April 25, 2024

Appeals Court Upholds Law on Surveillance

However, the Court of Appeals for the Ninth Circuit also revived a separate lawsuit against the government over its surveillance activities.

Several lawsuits were filed after revelations about warrantless wiretapping asserted that telecom companies provided federal authorities with direct access to nearly all communications passing through their domestic facilities.

Besides the government itself, defendants included ATT, Sprint Nextel and Verizon Communications.

In 2008, Congress granted telecommunications companies immunity for cooperating with the government’s intelligence-gathering activities. A district judge in San Francisco upheld the law as constitutional and dismissed the claims against the companies.

In a ruling on Thursday, a unanimous three-judge panel for the Ninth Circuit agreed. Cindy Cohn, legal director for the Electronic Frontier Foundation, a leading plaintiff in both cases, said no decision had been made on whether to appeal the ruling.

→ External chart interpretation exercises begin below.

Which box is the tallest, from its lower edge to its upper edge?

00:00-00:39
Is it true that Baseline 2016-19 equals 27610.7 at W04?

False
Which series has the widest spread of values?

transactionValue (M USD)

A spokesman for the Justice Department, which defended the immunity provision, declined to comment, as did a Verizon spokesman. Representatives from ATT and Sprint did not respond to a request for comment.

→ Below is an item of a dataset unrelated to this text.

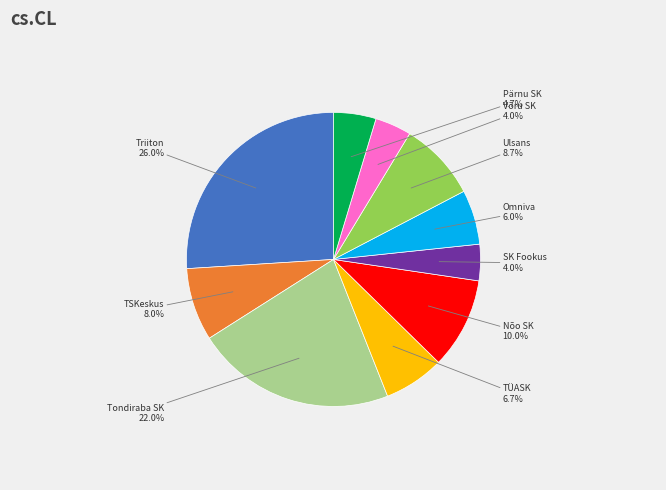

Is there any slice that represents more than half of the pie?

No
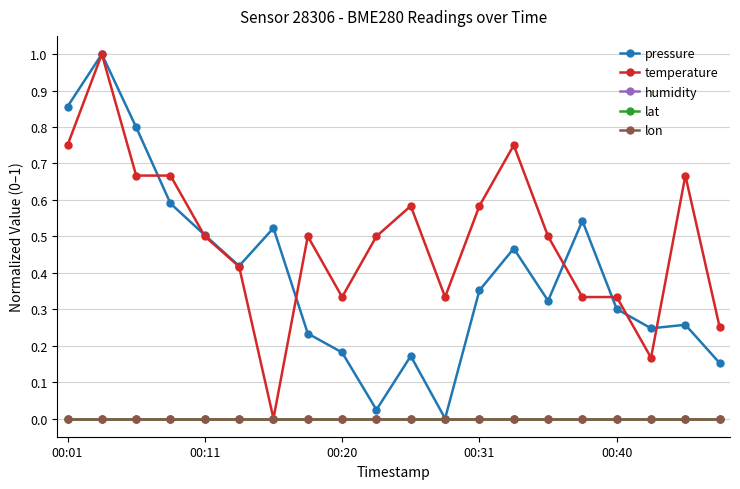

Does the chart have visible grid lines?

Yes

Judge M. Margaret McKeown of the Court of Appeals for the Ninth Circuit rejected the argument that immunity closed the courts to the plaintiffs. Only the telecommunications companies are covered, she wrote, not the government.

“The federal courts remain a forum to consider the constitutionality of the wiretapping scheme and other claims,” she wrote.

In a separate ruling, the appeals court on Thursday allowed a separate case against the government to proceed, in which plaintiffs say that the National Security Agency engaged in “an unprecedented suspicionless general search,” diverting Internet traffic into secure rooms in ATT facilities.